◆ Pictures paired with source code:
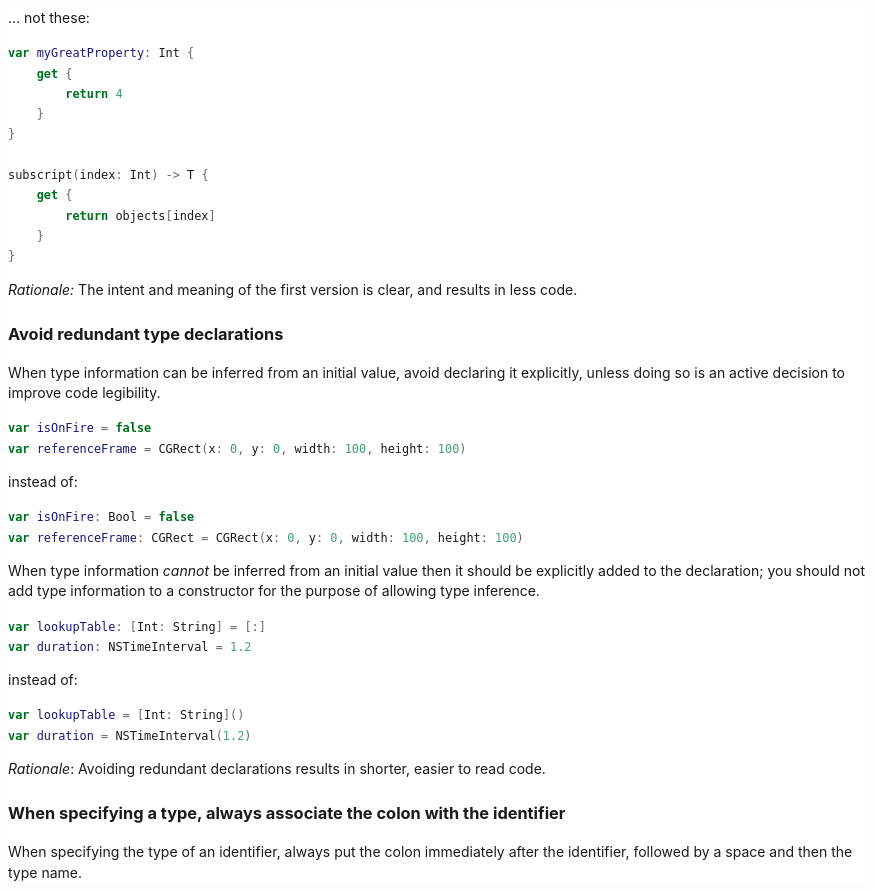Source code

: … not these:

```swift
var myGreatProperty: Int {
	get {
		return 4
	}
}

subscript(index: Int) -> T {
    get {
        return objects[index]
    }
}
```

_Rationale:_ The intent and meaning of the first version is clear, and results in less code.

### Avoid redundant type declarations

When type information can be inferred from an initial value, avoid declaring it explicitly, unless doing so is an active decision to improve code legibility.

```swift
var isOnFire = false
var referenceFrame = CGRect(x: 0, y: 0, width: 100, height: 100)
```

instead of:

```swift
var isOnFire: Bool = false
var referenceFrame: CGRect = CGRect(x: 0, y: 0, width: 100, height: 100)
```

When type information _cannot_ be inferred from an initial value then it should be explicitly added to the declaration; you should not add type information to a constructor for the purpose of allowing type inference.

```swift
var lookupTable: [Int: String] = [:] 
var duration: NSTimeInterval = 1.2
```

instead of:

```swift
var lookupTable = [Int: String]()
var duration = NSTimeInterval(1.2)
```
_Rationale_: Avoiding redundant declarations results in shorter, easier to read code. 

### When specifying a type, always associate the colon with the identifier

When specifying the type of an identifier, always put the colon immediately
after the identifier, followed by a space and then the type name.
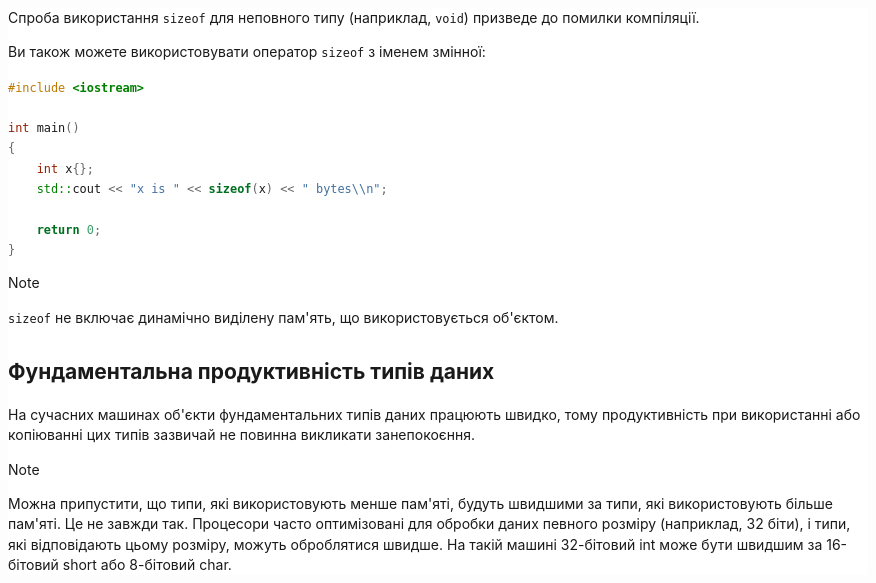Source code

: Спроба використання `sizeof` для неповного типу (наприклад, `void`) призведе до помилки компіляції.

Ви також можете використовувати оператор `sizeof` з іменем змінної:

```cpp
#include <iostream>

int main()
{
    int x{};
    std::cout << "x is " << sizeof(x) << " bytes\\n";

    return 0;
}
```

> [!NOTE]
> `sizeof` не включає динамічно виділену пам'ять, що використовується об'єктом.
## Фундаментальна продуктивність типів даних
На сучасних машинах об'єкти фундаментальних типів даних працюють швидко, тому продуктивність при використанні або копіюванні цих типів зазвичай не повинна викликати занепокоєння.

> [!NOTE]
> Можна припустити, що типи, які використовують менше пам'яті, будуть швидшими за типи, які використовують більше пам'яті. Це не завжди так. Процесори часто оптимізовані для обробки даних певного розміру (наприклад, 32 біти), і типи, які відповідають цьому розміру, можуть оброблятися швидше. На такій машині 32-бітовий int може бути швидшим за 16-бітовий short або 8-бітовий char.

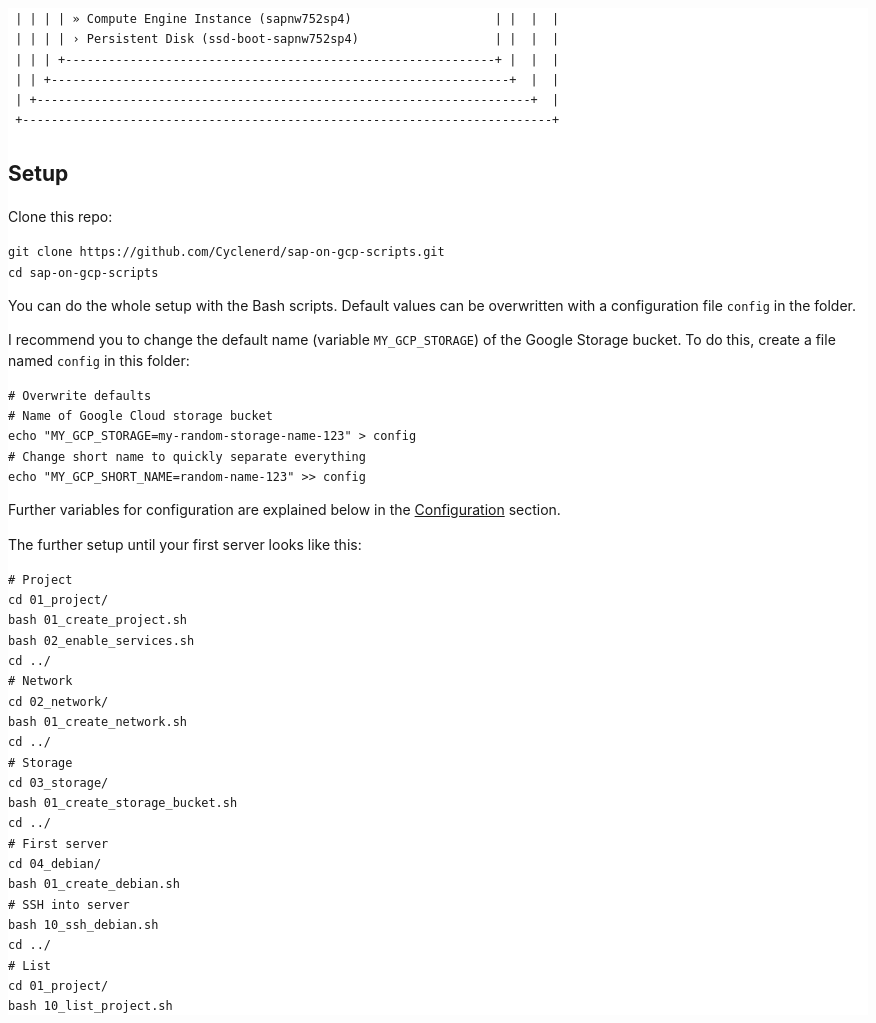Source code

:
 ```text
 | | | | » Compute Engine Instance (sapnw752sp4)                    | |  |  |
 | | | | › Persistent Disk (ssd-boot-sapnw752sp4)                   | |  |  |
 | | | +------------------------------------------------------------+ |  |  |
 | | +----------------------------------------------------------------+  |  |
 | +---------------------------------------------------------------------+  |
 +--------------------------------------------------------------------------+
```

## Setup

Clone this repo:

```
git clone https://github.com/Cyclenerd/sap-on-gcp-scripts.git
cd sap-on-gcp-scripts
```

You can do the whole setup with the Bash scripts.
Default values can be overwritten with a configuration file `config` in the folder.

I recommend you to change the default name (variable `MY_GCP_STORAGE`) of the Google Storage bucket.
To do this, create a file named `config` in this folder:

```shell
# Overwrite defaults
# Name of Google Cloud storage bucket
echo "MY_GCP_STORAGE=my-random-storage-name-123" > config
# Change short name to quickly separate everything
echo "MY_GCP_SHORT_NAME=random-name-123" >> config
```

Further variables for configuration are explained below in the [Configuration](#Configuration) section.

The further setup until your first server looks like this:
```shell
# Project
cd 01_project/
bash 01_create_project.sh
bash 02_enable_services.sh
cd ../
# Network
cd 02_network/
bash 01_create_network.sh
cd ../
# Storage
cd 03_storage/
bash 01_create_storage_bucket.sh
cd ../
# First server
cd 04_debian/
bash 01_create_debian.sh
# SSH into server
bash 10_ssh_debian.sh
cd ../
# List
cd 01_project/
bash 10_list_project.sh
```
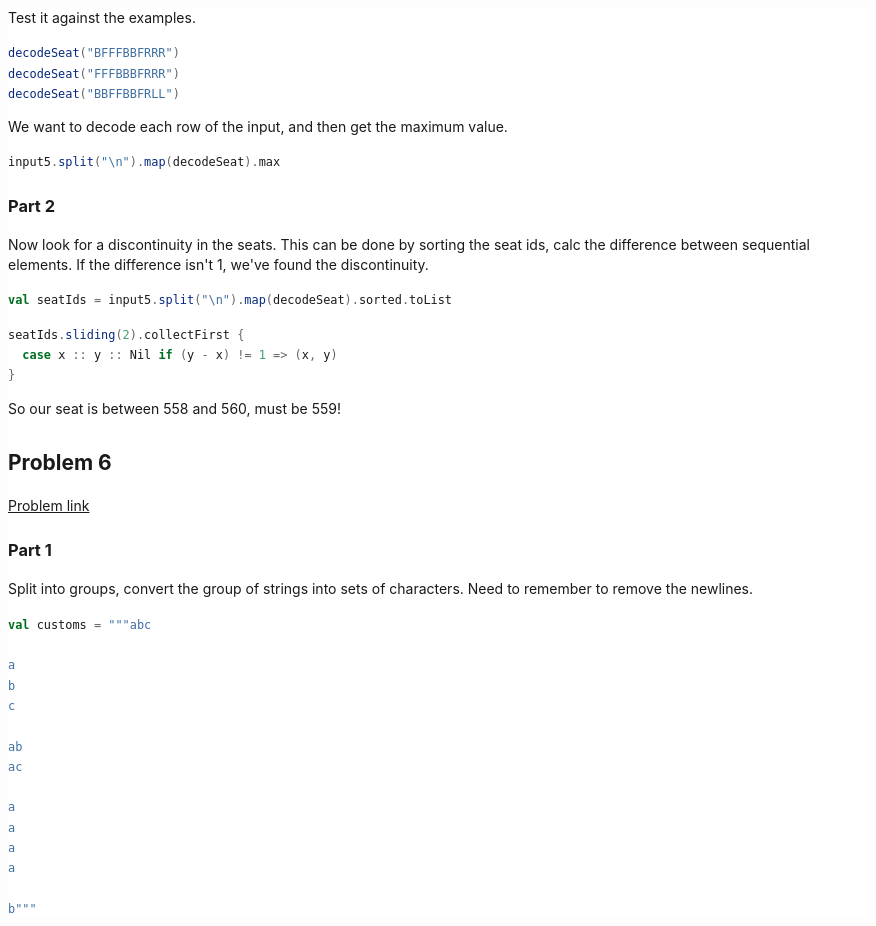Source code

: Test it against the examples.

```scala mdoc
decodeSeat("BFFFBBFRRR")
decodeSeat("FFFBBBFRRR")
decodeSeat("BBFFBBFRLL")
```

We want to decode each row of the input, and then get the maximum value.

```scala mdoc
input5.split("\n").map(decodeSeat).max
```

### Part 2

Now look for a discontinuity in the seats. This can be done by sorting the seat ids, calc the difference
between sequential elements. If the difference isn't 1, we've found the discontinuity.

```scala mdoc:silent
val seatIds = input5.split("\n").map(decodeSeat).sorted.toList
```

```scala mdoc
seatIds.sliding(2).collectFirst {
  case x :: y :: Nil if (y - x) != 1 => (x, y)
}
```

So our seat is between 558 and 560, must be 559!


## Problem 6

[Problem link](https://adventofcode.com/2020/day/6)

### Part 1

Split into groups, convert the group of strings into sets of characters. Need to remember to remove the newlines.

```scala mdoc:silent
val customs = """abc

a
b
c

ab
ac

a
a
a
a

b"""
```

◆ YOUR TASK: All lines above holding the word "into" make up the answer; copy each one.

◆ TASK RESULT:
# SSH into server
Split into groups, convert the group of strings into sets of characters. Need to remember to remove the newlines.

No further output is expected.